The Editorial Board of the Wall Street Journal makes a strong case that “the tech investment boom helps to offset damage from tariffs.” Two slices:

The progress of artificial intelligence has been astonishing, and now we know it’s helping the overall U.S. economy much faster than most thought. That’s the main story from Thursday’s first quarter GDP report, with AI-related investment driving most of the 2% growth. Meantime, the personal consumption expenditures (PCE) price index rose at an annual rate of 4.5%. You don’t need ChatGPT to tell you that President Trump’s tariffs are hitting consumers.

…..

The AI investment boom and Mr. Trump’s tax cuts—especially the business expensing provisions—are helping to offset the damage from his tariffs. But tariffs are a tax, and taxes hurt growth. Mr. Trump’s willy-nilly imposition of border taxes has also fueled uncertainty, which makes it difficult for businesses to plan investments.

Tariff costs will vary by the particular business and individual, but most Americans are getting stung whether they know it or not. Our friends Michael Solon and Phil Gramm wrote in these pages this week that the $195 billion in new tariffs that were collected last year swamp the $188 billion that taxpayers will receive in lower federal tax liability for 2025 thanks to last summer’s tax cuts.

The Washington Post‘s Editorial Board wisely rejects Bernie Sanders’s ignorant fears of AI and his call for the governments of China and the United States to cooperate in stifling it. Here’s the Editorial Board’s conclusion:

The enormous economic upsides — in medicine, productivity, scientific research — are why neither side can afford to slow down. And the competition, between labs and nations, is not the catastrophe Sanders describes.

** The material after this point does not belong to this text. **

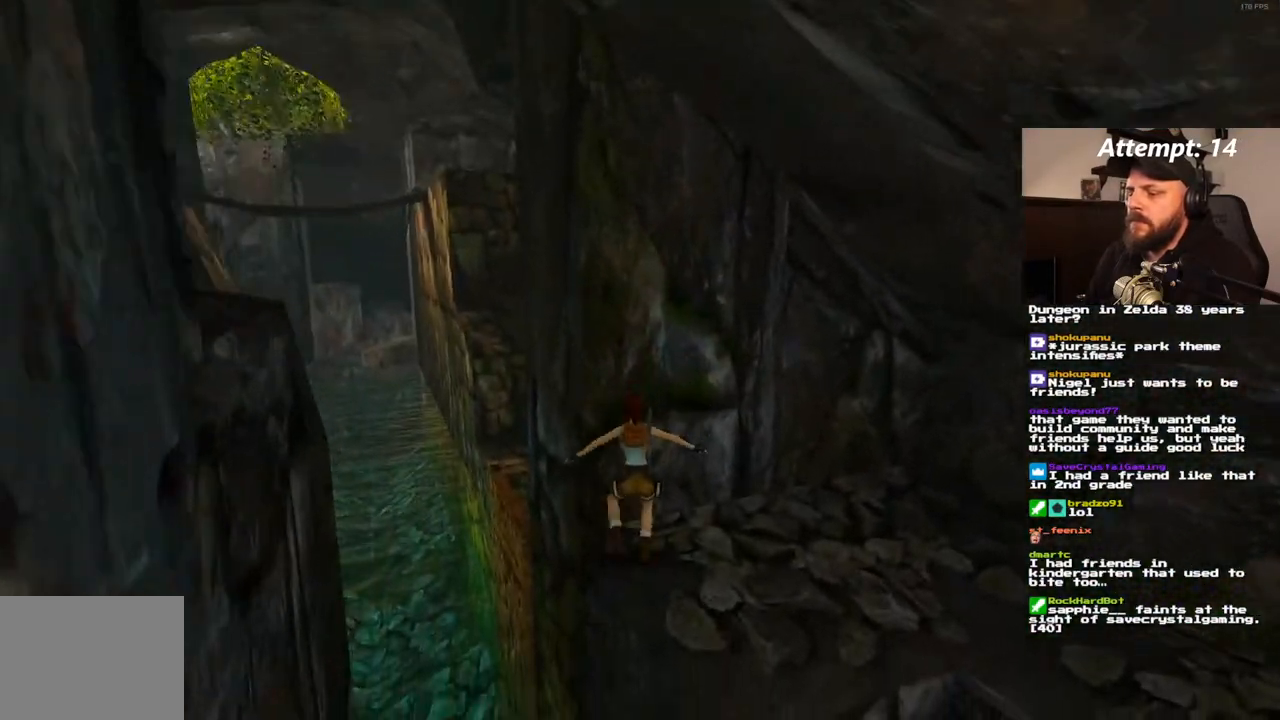
{"dt_ms": 500, "buttons": ["DPAD_LEFT"], "left_stick": "center", "right_stick": "center", "events": [[300, "DPAD_LEFT", "down"]]}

It is the mechanism most likely to ensure the technology is developed fast and broadly diffused.

Wall Street Journal columnist Joseph Sternberg asks, with Americans in mind as the point of reference: “Do Europeans understand how poor they are? And what will happen when they find out?” Two slices:

The widening gap between American and European prosperity is among the most important facts of the global economy. The clearest manifestation is the chasm in per capita gross domestic product: $94,400 in the U.S., according to the International Monetary Fund, compared with $65,300 in Germany, $61,000 in the U.K. and $52,000 in France.

While America’s prosperity advantage isn’t new, today’s scale is. From a fairly narrow edge throughout the 1980s, the gap widened a bit in the 1990s. Since 2007, however, European per capita incomes have more or less stagnated while the U.S. has enjoyed another growth spurt.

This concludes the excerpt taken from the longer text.